Methodology
What We Track
This tracker estimates global job losses that are publicly attributed to artificial intelligence, automation, and robotics. We monitor public reporting including news articles, press releases, earnings calls, and company announcements to identify workforce reductions where AI or automation is cited as a contributing factor.
What We Do Not Track
- Job losses with no public reporting or announcement
- Natural attrition or unfilled positions
- Layoffs with no stated connection to AI or automation
- Speculative future predictions (only announced or completed events)
Attribution Model
Each event is classified by the strength of its connection to AI or automation:
Three Estimate Tiers
We present three estimates to reflect uncertainty:
| Category | Conservative | Core | Upper Bound |
|---|---|---|---|
| Explicit | 100% | 100% | 100% |
| Strong | 0% | 75% | 100% |
| Moderate | 0% | 40% | 70% |
| Weak | 0% | 15% | 35% |
| Fringe | 0% | 5% | 15% |
Provisional vs Reviewed Data
Events enter the tracker as provisional when first detected by our automated pipeline.

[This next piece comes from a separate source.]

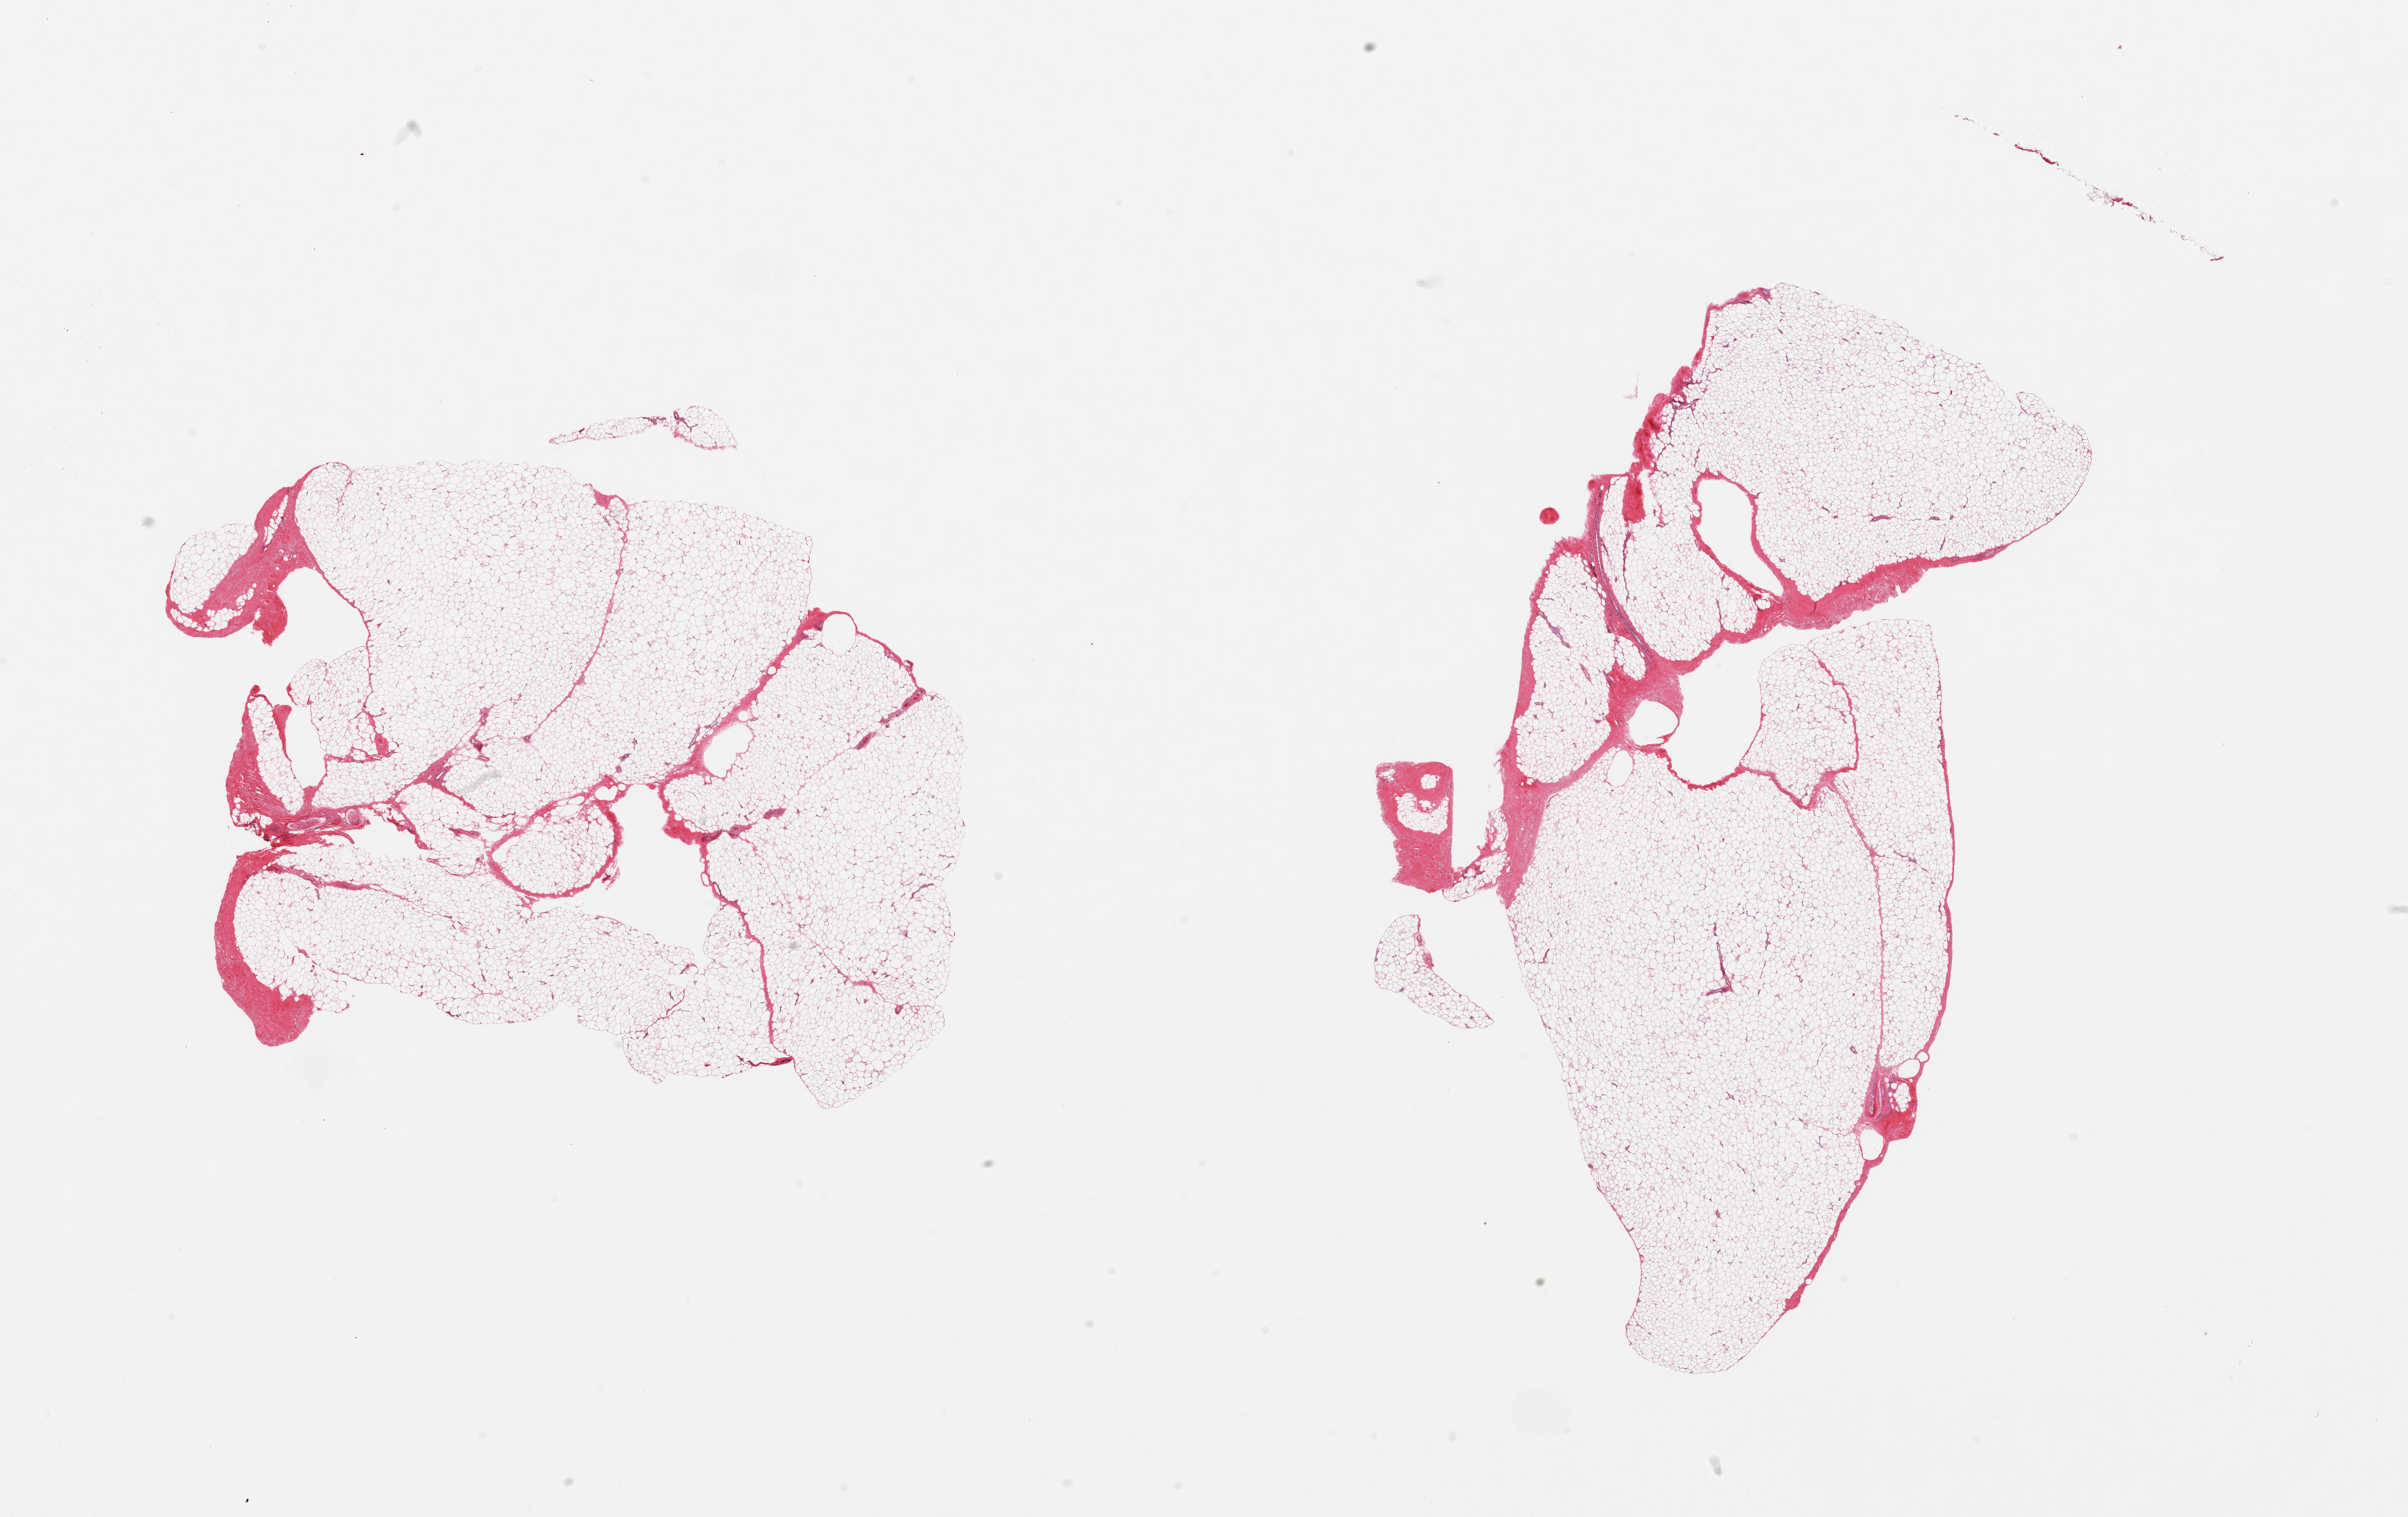
Whole-slide image, haematoxylin and eosin stain, brightfield, a low-resolution overview of the entire scanned area, about 27.6 x 17.4 mm. PAXgene-fixed, paraffin-embedded tissue. Section of adipose tissue (target tissue). Tissue donor sample.
Reviewer comment on this tissue sample: 2 pieces; fat with <10% fibrous component.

They are later upgraded to reviewed status after deeper analysis confirms or corrects the initial classification. Reviewed records override provisional values. Totals may be revised as better evidence is found.
Deduplication
Multiple news outlets often cover the same event. We group related articles into event clusters and count the underlying event only once, preferring the highest-quality source. Related article links are preserved for reference.
Copyright & Sources
We do not republish full articles. Each event entry includes a short summary generated from the source, along with a link back to the original publisher. Source links remain with original publishers. This site is informational and does not represent official government data.